0e33ed9c 00000000 00000000 00000000 00000000 0x77469a94
STACK_COMMAND: kb
FOLLOWUP_IP:
nt!MiDeleteVirtualAddresses+7ef
81e8e4cf cc int 3
SYMBOL_STACK_INDEX: 1
SYMBOL_NAME: nt!MiDeleteVirtualAddresses+7ef
FOLLOWUP_NAME: MachineOwner
MODULE_NAME: nt
DEBUG_FLR_IMAGE_TIMESTAMP: 47918b12
IMAGE_NAME: memory_corruption
FAILURE_BUCKET_ID: 0x1a_4000_nt!MiDeleteVirtualAddresses+7ef
BUCKET_ID: 0x1a_4000_nt!MiDeleteVirtualAddresses+7ef
Followup: MachineOwner
---------
Ah, it's our friend memory_corruption again, this time with iexplore.exe (Internet Explorer) as the current process responsible. Time to wrap it up.

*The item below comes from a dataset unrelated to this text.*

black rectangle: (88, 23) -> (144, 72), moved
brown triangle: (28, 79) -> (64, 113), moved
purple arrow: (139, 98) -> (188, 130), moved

Conclusion: We are either looking at a machine with defective physical memory, overclocked physical memory or some other kind of hardware problem, or a misbehaving driver that is randomly corrupting memory as part of its normal operation. In the former case, we can run memory diagnostic tools and send the machine to the manufacturer for replacement; in the latter case, we are looking at a long story of downloading latest versions of all drivers, ensuring that no rogue or irrelevant drivers are installed, enabling Driver Verifier on suspect drivers and waiting to reproduce the problem and catch the faulty component in the act.